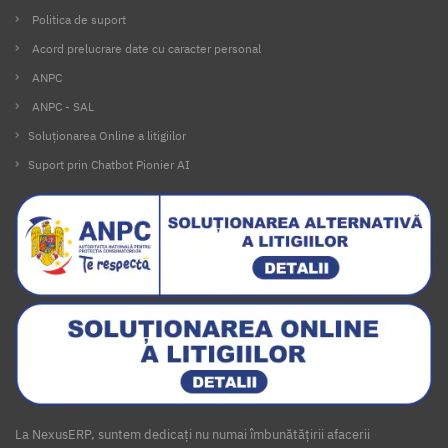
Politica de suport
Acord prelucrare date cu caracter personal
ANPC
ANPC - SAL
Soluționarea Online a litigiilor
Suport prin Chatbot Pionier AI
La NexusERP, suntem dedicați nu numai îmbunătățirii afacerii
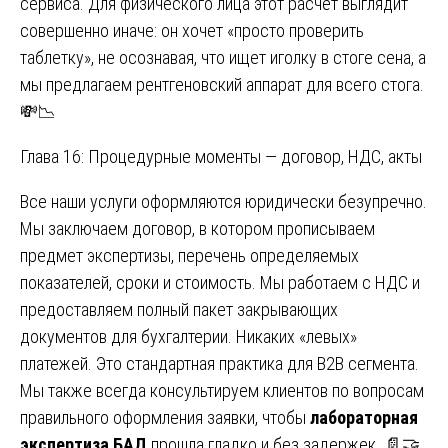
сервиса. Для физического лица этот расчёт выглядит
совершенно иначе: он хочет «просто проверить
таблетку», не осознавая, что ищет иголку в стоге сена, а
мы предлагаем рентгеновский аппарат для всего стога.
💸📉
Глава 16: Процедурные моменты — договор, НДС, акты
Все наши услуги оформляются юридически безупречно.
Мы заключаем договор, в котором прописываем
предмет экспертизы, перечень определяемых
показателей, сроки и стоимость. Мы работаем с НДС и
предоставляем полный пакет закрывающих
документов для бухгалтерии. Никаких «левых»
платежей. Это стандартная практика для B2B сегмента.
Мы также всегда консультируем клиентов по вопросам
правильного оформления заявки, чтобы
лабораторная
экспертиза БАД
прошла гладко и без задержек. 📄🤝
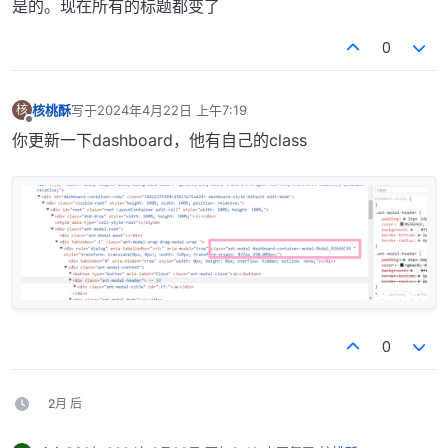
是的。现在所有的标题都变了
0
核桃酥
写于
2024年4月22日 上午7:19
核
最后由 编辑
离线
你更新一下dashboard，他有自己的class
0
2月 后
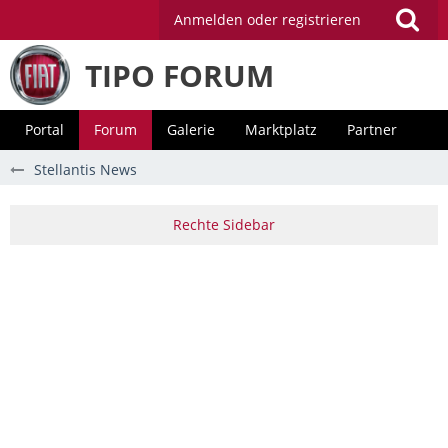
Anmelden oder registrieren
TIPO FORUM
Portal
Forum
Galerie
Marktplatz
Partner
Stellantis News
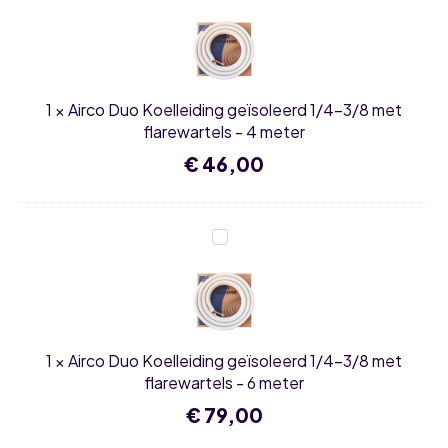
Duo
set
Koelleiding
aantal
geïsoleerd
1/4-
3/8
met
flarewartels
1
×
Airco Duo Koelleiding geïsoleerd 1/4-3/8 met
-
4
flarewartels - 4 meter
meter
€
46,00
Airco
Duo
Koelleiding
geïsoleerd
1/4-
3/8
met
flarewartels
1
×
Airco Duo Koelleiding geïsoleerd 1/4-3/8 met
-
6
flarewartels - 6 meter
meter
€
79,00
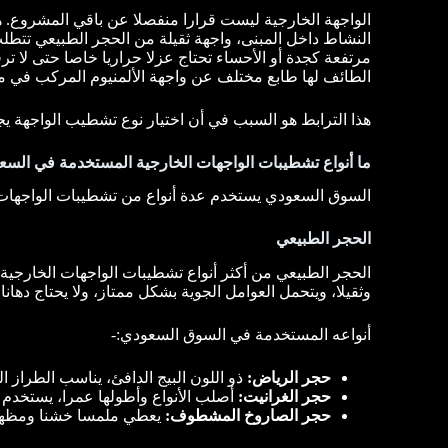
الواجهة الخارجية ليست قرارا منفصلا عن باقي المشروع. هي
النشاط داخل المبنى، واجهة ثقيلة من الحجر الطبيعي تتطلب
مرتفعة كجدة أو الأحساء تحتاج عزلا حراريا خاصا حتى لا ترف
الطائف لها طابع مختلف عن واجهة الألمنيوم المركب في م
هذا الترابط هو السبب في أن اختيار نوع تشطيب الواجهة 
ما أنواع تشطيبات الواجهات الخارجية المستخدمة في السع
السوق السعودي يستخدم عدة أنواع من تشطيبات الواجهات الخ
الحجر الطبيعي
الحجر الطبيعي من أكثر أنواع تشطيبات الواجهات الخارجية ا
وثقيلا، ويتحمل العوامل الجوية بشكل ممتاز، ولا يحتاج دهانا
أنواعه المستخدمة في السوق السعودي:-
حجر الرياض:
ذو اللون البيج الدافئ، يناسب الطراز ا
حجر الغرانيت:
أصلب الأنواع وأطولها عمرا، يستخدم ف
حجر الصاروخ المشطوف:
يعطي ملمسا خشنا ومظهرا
-*-*-
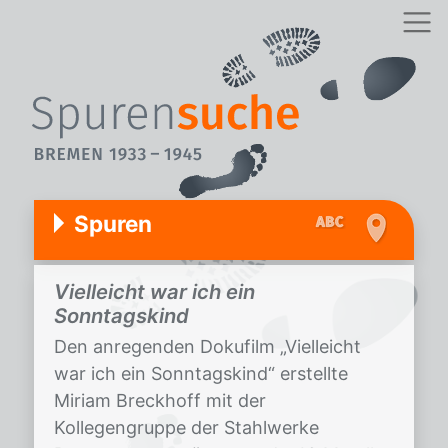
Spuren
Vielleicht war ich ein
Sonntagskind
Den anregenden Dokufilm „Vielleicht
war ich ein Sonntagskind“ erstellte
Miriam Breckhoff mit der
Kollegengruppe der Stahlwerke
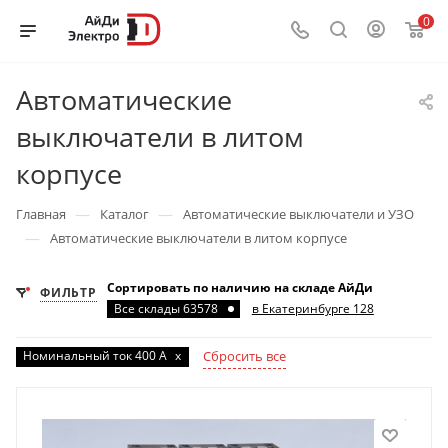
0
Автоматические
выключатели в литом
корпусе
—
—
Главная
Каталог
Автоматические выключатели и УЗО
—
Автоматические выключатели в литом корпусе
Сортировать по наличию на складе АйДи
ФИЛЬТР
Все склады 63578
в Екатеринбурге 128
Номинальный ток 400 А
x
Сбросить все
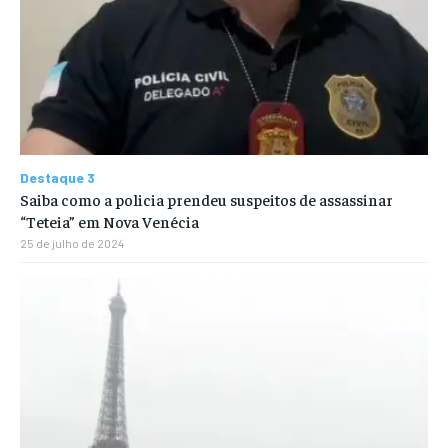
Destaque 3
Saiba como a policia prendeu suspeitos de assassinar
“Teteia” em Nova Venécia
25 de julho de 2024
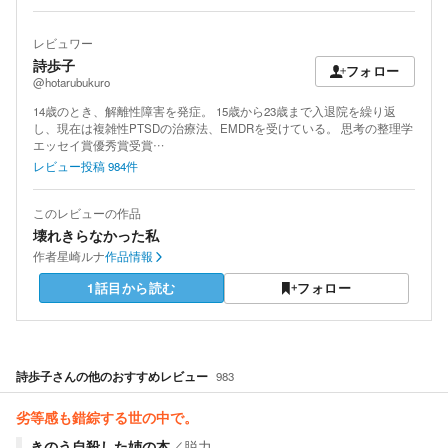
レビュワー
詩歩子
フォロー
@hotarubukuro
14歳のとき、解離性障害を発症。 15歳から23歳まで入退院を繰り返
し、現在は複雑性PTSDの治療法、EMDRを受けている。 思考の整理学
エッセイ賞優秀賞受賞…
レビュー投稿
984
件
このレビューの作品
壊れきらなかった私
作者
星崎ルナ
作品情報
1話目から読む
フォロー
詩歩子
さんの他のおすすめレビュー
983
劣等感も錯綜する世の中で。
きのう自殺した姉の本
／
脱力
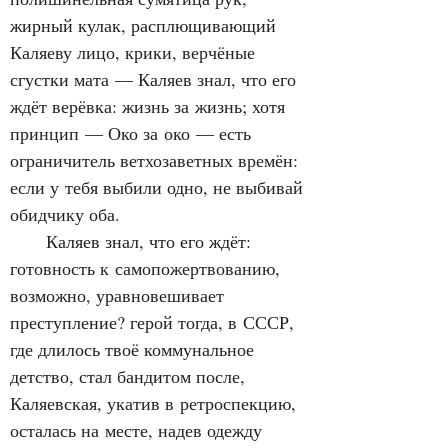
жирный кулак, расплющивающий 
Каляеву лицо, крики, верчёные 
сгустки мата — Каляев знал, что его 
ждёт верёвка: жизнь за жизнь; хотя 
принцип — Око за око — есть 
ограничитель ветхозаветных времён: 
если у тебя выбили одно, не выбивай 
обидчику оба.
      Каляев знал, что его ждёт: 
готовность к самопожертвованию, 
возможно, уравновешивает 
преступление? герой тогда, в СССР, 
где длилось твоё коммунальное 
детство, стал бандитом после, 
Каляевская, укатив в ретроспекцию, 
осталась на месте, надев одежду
-*-*-
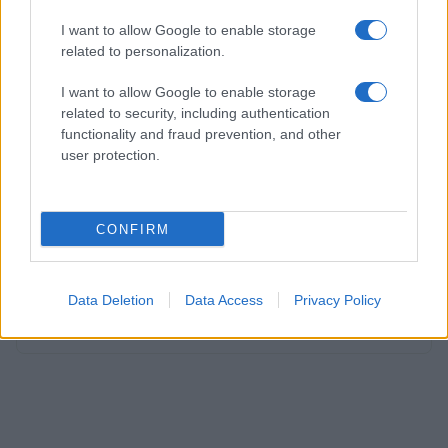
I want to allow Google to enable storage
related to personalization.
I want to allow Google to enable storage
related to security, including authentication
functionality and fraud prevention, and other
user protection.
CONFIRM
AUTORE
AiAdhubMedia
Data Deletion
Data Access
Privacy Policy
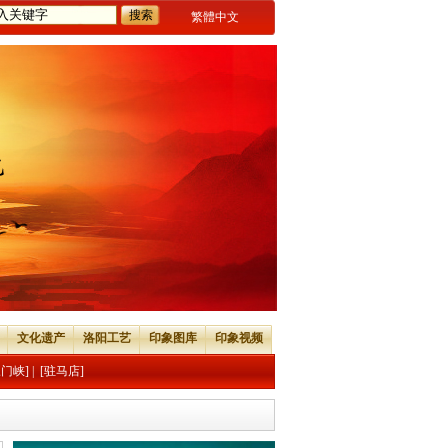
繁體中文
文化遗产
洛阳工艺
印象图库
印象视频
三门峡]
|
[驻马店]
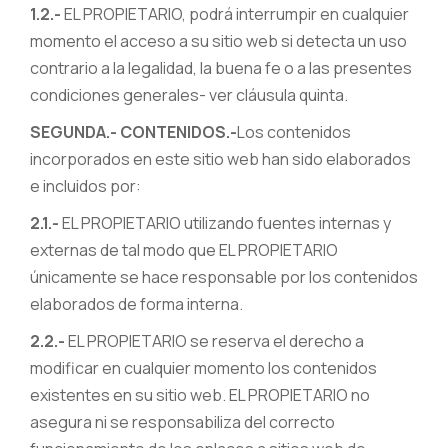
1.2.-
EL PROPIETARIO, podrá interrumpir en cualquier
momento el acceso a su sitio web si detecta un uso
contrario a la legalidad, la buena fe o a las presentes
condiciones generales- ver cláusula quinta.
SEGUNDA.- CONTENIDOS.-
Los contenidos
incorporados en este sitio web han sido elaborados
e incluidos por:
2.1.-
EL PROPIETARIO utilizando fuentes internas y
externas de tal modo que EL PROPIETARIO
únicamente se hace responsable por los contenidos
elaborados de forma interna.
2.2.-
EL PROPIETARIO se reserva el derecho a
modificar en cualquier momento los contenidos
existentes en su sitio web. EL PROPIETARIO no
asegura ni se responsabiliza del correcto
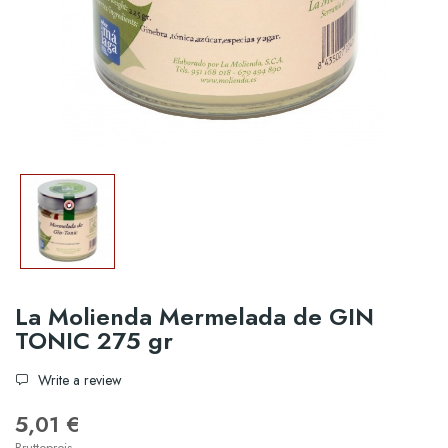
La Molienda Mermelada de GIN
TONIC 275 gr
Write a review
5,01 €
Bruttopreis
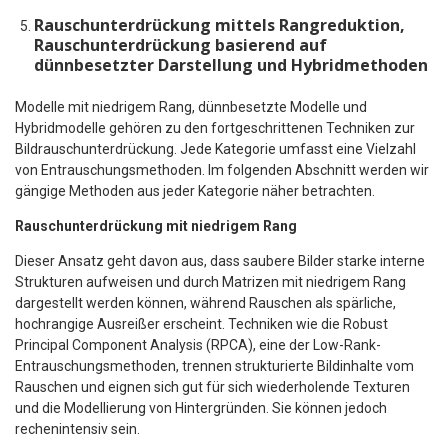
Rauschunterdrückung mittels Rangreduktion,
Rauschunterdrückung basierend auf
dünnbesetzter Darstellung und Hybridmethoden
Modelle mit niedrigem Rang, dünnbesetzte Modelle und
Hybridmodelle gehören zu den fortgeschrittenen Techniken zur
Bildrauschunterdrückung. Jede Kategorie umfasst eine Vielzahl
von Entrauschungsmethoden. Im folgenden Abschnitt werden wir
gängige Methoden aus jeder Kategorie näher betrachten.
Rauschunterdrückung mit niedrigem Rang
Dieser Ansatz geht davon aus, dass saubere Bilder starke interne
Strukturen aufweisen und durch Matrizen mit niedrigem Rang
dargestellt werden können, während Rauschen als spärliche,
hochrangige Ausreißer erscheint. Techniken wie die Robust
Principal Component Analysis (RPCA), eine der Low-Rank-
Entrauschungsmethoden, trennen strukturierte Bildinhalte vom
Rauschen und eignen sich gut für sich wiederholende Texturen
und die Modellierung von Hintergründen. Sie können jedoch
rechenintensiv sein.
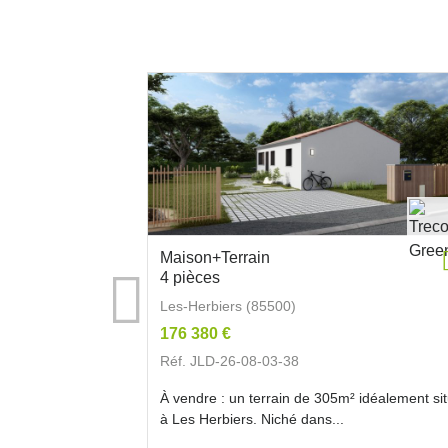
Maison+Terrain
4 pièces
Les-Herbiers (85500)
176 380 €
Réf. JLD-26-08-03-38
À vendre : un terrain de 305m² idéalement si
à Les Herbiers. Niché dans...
-*-*-
Each line between the one holding "Politica de suport" and the one holding "документов для бухгалтерии.", inclusive, should be copied exactly as it appears above, and pictures should be omitted.

OUTPUT OF THE EXERCISE:
Politica de suport
Acord prelucrare date cu caracter personal
ANPC
ANPC - SAL
Soluționarea Online a litigiilor
Suport prin Chatbot Pionier AI
La NexusERP, suntem dedicați nu numai îmbunătățirii afacerii
сервиса. Для физического лица этот расчёт выглядит
совершенно иначе: он хочет «просто проверить
таблетку», не осознавая, что ищет иголку в стоге сена, а
мы предлагаем рентгеновский аппарат для всего стога.
💸📉
Глава 16: Процедурные моменты — договор, НДС, акты
Все наши услуги оформляются юридически безупречно.
Мы заключаем договор, в котором прописываем
предмет экспертизы, перечень определяемых
показателей, сроки и стоимость. Мы работаем с НДС и
предоставляем полный пакет закрывающих
документов для бухгалтерии. Никаких «левых»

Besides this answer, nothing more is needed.